Pray (I will not mind if you use
made up words for this.)
Garrison was right: ‘Why
have good things you don’t use?’
What you have been given to do,
give yourself to it completely,
only by emptying yourself can you become full.’



We never made it to worship this morning. We read the Circuit plan and found a communion service but it looked dodgy when we arrived to find the car park empty! I tried the door. It was locked. I found out later they had decided to join another church for their service this morning so that’s why no one was there.

We did find worship this evening though in the Minster in Kings Lynn: a quiet healing service. Some went up for laying on of hands to be renewed by God’s spirit. A lady said to us afterwards, “couldn’t you feel the heat from the Vicar’s hands?” !!! 

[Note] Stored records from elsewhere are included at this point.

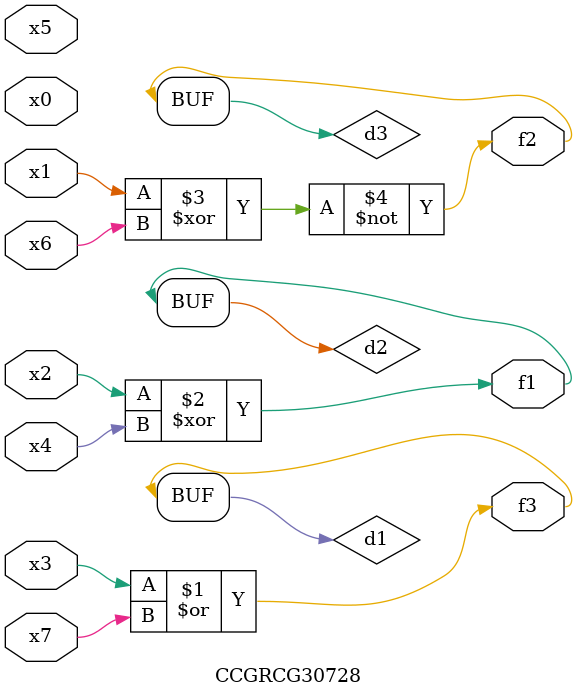
<source format=v>
module CCGRCG30728(
	input x0, x1, x2, x3, x4, x5, x6, x7,
	output f1, f2, f3
);

	wire d1, d2, d3;

	or (d1, x3, x7);
	xor (d2, x2, x4);
	xnor (d3, x1, x6);
	assign f1 = d2;
	assign f2 = d3;
	assign f3 = d1;
endmodule

</source>
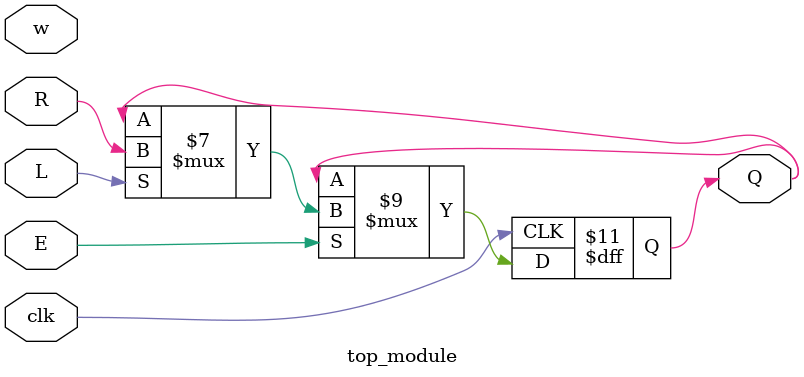
<source format=sv>
module top_module (
    input clk,
    input w,
    input R,
    input E,
    input L,
    output reg Q
);

    always @(posedge clk) begin
        if (E) begin
            if (L)
                Q <= R;
            else
                Q <= Q;
        end else begin
            Q <= Q;
        end
    end

    assign Q_next = (E & L) ? R : (E ? w : Q);

endmodule

</source>
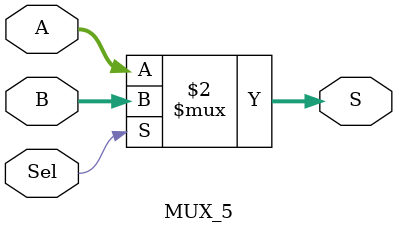
<source format=v>
module MUX_5(A, B, Sel, S);
input [4:0] A, B;
input Sel;
output [4:0] S;
//選擇 Register destination 是 rd還是rt
assign S = (Sel == 1'b0) ? A : B;

endmodule

</source>
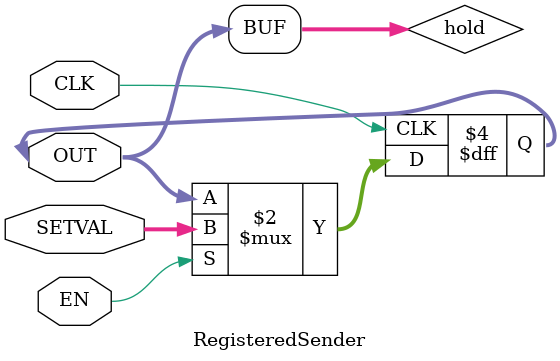
<source format=v>
module RegisteredSender(CLK, EN, SETVAL, OUT);
   
   input CLK;
   input EN;
   input [31:0] SETVAL;
   
   inout [31:0] OUT;

   reg [31:0]  hold;

   assign OUT=hold;

   always @(posedge CLK) begin
      if (EN)
        hold <= SETVAL;
   end
   
endmodule // Sender

</source>
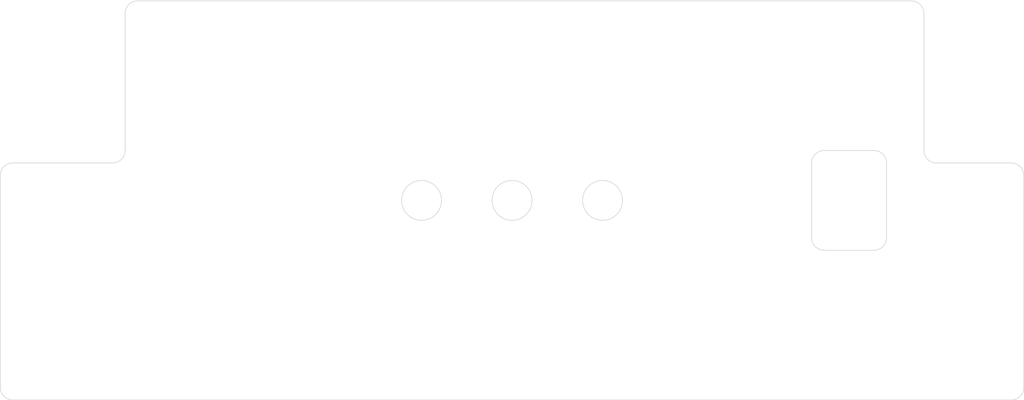
<source format=kicad_pcb>
(kicad_pcb (version 20171130) (host pcbnew "(5.1.2)-1")

  (general
    (thickness 1.6)
    (drawings 32)
    (tracks 0)
    (zones 0)
    (modules 2)
    (nets 1)
  )

  (page A4)
  (title_block
    (title "Perpetual Calendar")
    (date 2024-07-11)
    (rev v1.1)
    (company Crescent)
  )

  (layers
    (0 F.Cu signal)
    (31 B.Cu signal)
    (32 B.Adhes user)
    (33 F.Adhes user)
    (34 B.Paste user)
    (35 F.Paste user)
    (36 B.SilkS user)
    (37 F.SilkS user)
    (38 B.Mask user)
    (39 F.Mask user)
    (40 Dwgs.User user)
    (41 Cmts.User user)
    (42 Eco1.User user)
    (43 Eco2.User user)
    (44 Edge.Cuts user)
    (45 Margin user)
    (46 B.CrtYd user hide)
    (47 F.CrtYd user hide)
    (48 B.Fab user hide)
    (49 F.Fab user hide)
  )

  (setup
    (last_trace_width 0.2)
    (trace_clearance 0.12)
    (zone_clearance 0.508)
    (zone_45_only no)
    (trace_min 0.2)
    (via_size 0.8)
    (via_drill 0.4)
    (via_min_size 0.4)
    (via_min_drill 0.3)
    (uvia_size 0.3)
    (uvia_drill 0.1)
    (uvias_allowed no)
    (uvia_min_size 0.2)
    (uvia_min_drill 0.1)
    (edge_width 0.05)
    (segment_width 0.2)
    (pcb_text_width 0.3)
    (pcb_text_size 1.5 1.5)
    (mod_edge_width 0.12)
    (mod_text_size 1 1)
    (mod_text_width 0.15)
    (pad_size 2.5 2.5)
    (pad_drill 0)
    (pad_to_mask_clearance 0.051)
    (solder_mask_min_width 0.25)
    (aux_axis_origin 0 0)
    (visible_elements 7FFFFFFF)
    (pcbplotparams
      (layerselection 0x010fc_ffffffff)
      (usegerberextensions false)
      (usegerberattributes false)
      (usegerberadvancedattributes false)
      (creategerberjobfile false)
      (excludeedgelayer true)
      (linewidth 0.100000)
      (plotframeref false)
      (viasonmask false)
      (mode 1)
      (useauxorigin false)
      (hpglpennumber 1)
      (hpglpenspeed 20)
      (hpglpendiameter 15.000000)
      (psnegative false)
      (psa4output false)
      (plotreference true)
      (plotvalue true)
      (plotinvisibletext false)
      (padsonsilk false)
      (subtractmaskfromsilk true)
      (outputformat 1)
      (mirror false)
      (drillshape 0)
      (scaleselection 1)
      (outputdirectory "GERBER_BACK/"))
  )

  (net 0 "")

  (net_class Default "これはデフォルトのネット クラスです。"
    (clearance 0.12)
    (trace_width 0.2)
    (via_dia 0.8)
    (via_drill 0.4)
    (uvia_dia 0.3)
    (uvia_drill 0.1)
  )

  (net_class POW ""
    (clearance 0.12)
    (trace_width 0.4)
    (via_dia 0.8)
    (via_drill 0.4)
    (uvia_dia 0.3)
    (uvia_drill 0.1)
  )

  (net_class POW_B ""
    (clearance 0.2)
    (trace_width 0.4)
    (via_dia 0.8)
    (via_drill 0.4)
    (uvia_dia 0.3)
    (uvia_drill 0.1)
  )

  (module MountingHole:MountingHole_3.2mm_M3 locked (layer F.Cu) (tedit 56D1B4CB) (tstamp 66802351)
    (at 182 137)
    (descr "Mounting Hole 3.2mm, no annular, M3")
    (tags "mounting hole 3.2mm no annular m3")
    (attr virtual)
    (fp_text reference REF2 (at 0 -4.2) (layer F.SilkS) hide
      (effects (font (size 1 1) (thickness 0.15)))
    )
    (fp_text value MountingHole_3.2mm_M3 (at 0 4.2) (layer F.Fab)
      (effects (font (size 1 1) (thickness 0.15)))
    )
    (fp_text user %R (at 0.3 0) (layer F.Fab)
      (effects (font (size 1 1) (thickness 0.15)))
    )
    (fp_circle (center 0 0) (end 3.2 0) (layer Cmts.User) (width 0.15))
    (fp_circle (center 0 0) (end 3.45 0) (layer F.CrtYd) (width 0.05))
    (pad 1 np_thru_hole circle (at 0 0) (size 3.2 3.2) (drill 3.2) (layers *.Cu *.Mask))
  )

  (module MountingHole:MountingHole_3.2mm_M3 locked (layer F.Cu) (tedit 56D1B4CB) (tstamp 6680233F)
    (at 108 137)
    (descr "Mounting Hole 3.2mm, no annular, M3")
    (tags "mounting hole 3.2mm no annular m3")
    (attr virtual)
    (fp_text reference REF1 (at 0 -4.2) (layer F.SilkS) hide
      (effects (font (size 1 1) (thickness 0.15)))
    )
    (fp_text value MountingHole_3.2mm_M3 (at 0 4.2) (layer F.Fab)
      (effects (font (size 1 1) (thickness 0.15)))
    )
    (fp_circle (center 0 0) (end 3.45 0) (layer F.CrtYd) (width 0.05))
    (fp_circle (center 0 0) (end 3.2 0) (layer Cmts.User) (width 0.15))
    (fp_text user %R (at 0.3 0) (layer F.Fab)
      (effects (font (size 1 1) (thickness 0.15)))
    )
    (pad 1 np_thru_hole circle (at 0 0) (size 3.2 3.2) (drill 3.2) (layers *.Cu *.Mask))
  )

  (gr_line (start 113 122) (end 105 122) (layer Edge.Cuts) (width 0.05) (tstamp 66EF9509))
  (gr_line (start 114 110) (end 114 121) (layer Edge.Cuts) (width 0.05) (tstamp 66EF9507))
  (gr_arc (start 115 110) (end 115 109) (angle -90) (layer Edge.Cuts) (width 0.05) (tstamp 66EF9369))
  (gr_arc (start 105 123) (end 105 122) (angle -90) (layer Edge.Cuts) (width 0.05) (tstamp 66EF9369))
  (gr_line (start 179 122) (end 185 122) (layer Edge.Cuts) (width 0.05) (tstamp 66EF9386))
  (gr_line (start 178 121) (end 178 110) (layer Edge.Cuts) (width 0.05) (tstamp 66EF9384))
  (gr_arc (start 177 110) (end 178 110) (angle -90) (layer Edge.Cuts) (width 0.05) (tstamp 66EF9369))
  (gr_arc (start 179 121) (end 178 121) (angle -90) (layer Edge.Cuts) (width 0.05) (tstamp 66EF9356))
  (gr_arc (start 174 128) (end 174 129) (angle -90) (layer Edge.Cuts) (width 0.05))
  (gr_arc (start 170 128) (end 169 128) (angle -90) (layer Edge.Cuts) (width 0.05))
  (gr_arc (start 170 122) (end 170 121) (angle -90) (layer Edge.Cuts) (width 0.05))
  (gr_arc (start 174 122) (end 175 122) (angle -90) (layer Edge.Cuts) (width 0.05))
  (gr_line (start 170 129) (end 174 129) (layer Edge.Cuts) (width 0.05))
  (gr_line (start 169 122) (end 169 128) (layer Edge.Cuts) (width 0.05))
  (gr_line (start 174 121) (end 170 121) (layer Edge.Cuts) (width 0.05))
  (gr_line (start 175 128) (end 175 122) (layer Edge.Cuts) (width 0.05))
  (gr_line (start 116.5 125) (end 116.5 124.75) (layer Eco2.User) (width 0.15))
  (gr_line (start 173.5 125) (end 173.5 125.25) (layer Eco2.User) (width 0.15))
  (gr_circle (center 145 125) (end 146.6 125) (layer Edge.Cuts) (width 0.05))
  (gr_circle (center 152.25 125) (end 153.85 125) (layer Edge.Cuts) (width 0.05))
  (gr_circle (center 137.75 125) (end 139.35 125) (layer Edge.Cuts) (width 0.05))
  (gr_line (start 145 125) (end 152.25 125) (layer Eco2.User) (width 0.15))
  (gr_line (start 145 125) (end 137.75 125) (layer Eco2.User) (width 0.15))
  (gr_line (start 145 109) (end 145 125) (layer Eco2.User) (width 0.15))
  (gr_arc (start 113 121) (end 113 122) (angle -90) (layer Edge.Cuts) (width 0.05))
  (gr_arc (start 185 123) (end 186 123) (angle -90) (layer Edge.Cuts) (width 0.05))
  (gr_arc (start 185 140) (end 185 141) (angle -90) (layer Edge.Cuts) (width 0.05))
  (gr_arc (start 105 140) (end 104 140) (angle -90) (layer Edge.Cuts) (width 0.05))
  (gr_line (start 104 123) (end 104 140) (layer Edge.Cuts) (width 0.05) (tstamp 667FC5E1))
  (gr_line (start 177 109) (end 115 109) (layer Edge.Cuts) (width 0.05))
  (gr_line (start 186 140) (end 186 123) (layer Edge.Cuts) (width 0.05))
  (gr_line (start 105 141) (end 185 141) (layer Edge.Cuts) (width 0.05))

)

</source>
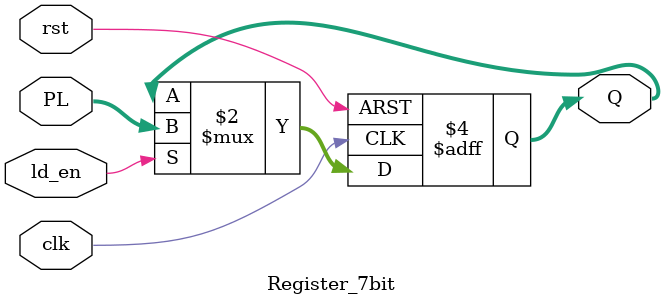
<source format=v>
`timescale 1ns/1ns
module Register_7bit(clk,rst,ld_en, PL, Q);
    input clk,rst,ld_en;
    input [6:0] PL;
    output reg [6:0] Q;

    always @(posedge clk, posedge rst) begin
        if(rst) Q <= 7'd0;
        else if(ld_en) Q <= PL;
    end
endmodule

</source>
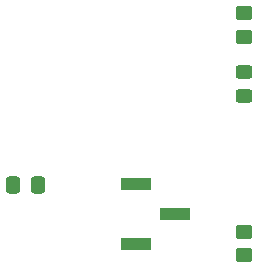
<source format=gtp>
%TF.GenerationSoftware,KiCad,Pcbnew,8.0.8*%
%TF.CreationDate,2025-02-12T14:25:55-08:00*%
%TF.ProjectId,jazmyn_hwsw,6a617a6d-796e-45f6-9877-73772e6b6963,rev?*%
%TF.SameCoordinates,Original*%
%TF.FileFunction,Paste,Top*%
%TF.FilePolarity,Positive*%
%FSLAX46Y46*%
G04 Gerber Fmt 4.6, Leading zero omitted, Abs format (unit mm)*
G04 Created by KiCad (PCBNEW 8.0.8) date 2025-02-12 14:25:55*
%MOMM*%
%LPD*%
G01*
G04 APERTURE LIST*
G04 Aperture macros list*
%AMRoundRect*
0 Rectangle with rounded corners*
0 $1 Rounding radius*
0 $2 $3 $4 $5 $6 $7 $8 $9 X,Y pos of 4 corners*
0 Add a 4 corners polygon primitive as box body*
4,1,4,$2,$3,$4,$5,$6,$7,$8,$9,$2,$3,0*
0 Add four circle primitives for the rounded corners*
1,1,$1+$1,$2,$3*
1,1,$1+$1,$4,$5*
1,1,$1+$1,$6,$7*
1,1,$1+$1,$8,$9*
0 Add four rect primitives between the rounded corners*
20,1,$1+$1,$2,$3,$4,$5,0*
20,1,$1+$1,$4,$5,$6,$7,0*
20,1,$1+$1,$6,$7,$8,$9,0*
20,1,$1+$1,$8,$9,$2,$3,0*%
G04 Aperture macros list end*
%ADD10RoundRect,0.250000X0.450000X-0.325000X0.450000X0.325000X-0.450000X0.325000X-0.450000X-0.325000X0*%
%ADD11RoundRect,0.250000X-0.337500X-0.475000X0.337500X-0.475000X0.337500X0.475000X-0.337500X0.475000X0*%
%ADD12RoundRect,0.250000X-0.450000X0.350000X-0.450000X-0.350000X0.450000X-0.350000X0.450000X0.350000X0*%
%ADD13R,2.510000X1.000000*%
G04 APERTURE END LIST*
D10*
%TO.C,D1*%
X96000000Y-76525000D03*
X96000000Y-74475000D03*
%TD*%
D11*
%TO.C,C1*%
X76462500Y-84000000D03*
X78537500Y-84000000D03*
%TD*%
D12*
%TO.C,R1*%
X96000000Y-69500000D03*
X96000000Y-71500000D03*
%TD*%
D13*
%TO.C,J1*%
X86845000Y-89040000D03*
X90155000Y-86500000D03*
X86845000Y-83960000D03*
%TD*%
D12*
%TO.C,R2*%
X96000000Y-88000000D03*
X96000000Y-90000000D03*
%TD*%
M02*

</source>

When the first disciples gathered in Jerusalem the day the Spirit came on them, they had no idea what would become of them. Previously not very reliable, they became faithful witnesses of divine possibility. They went out into society convinced of their call to transform it. They had enough to be the Church...



As we left the Minster, there appeared a fabulous rainbow: the rainbow the sign that God’s final word is that it will be okay after all. 

The Spirit of God leads God’s people out on new journeys and to expect healing and peace and hope and to live his Kingdom now, even when that feels mad. We are at the moment discovering new roads, and after a week in a new place are beginning to see a future as we find God ahead of us. The second bit of writing I’ve thought about today speaks of that compulsion to go out, if the Spirit in us is real... It’s called For The Traveller, by John O’Donaghue. We look out and expect...




 Every time you leave home
Another road takes you

Into a world you were never in.

When you travel, you find yourself

Alone in a different way,

More attentive now

To the self you bring along,

Your more subtle eye watching

You abroad; and how what meets you

Touches that part of the heart

That lies low at home:

When you travel,

A new silence

Goes with you,

And if you listen,

You will hear

What your heart would

Love to say.

A journey can become a sacred thing:

May you travel in an awakened way,

Gathered wisely into your inner ground;

That you may not waste the invitations

Which wait along the way to transform you.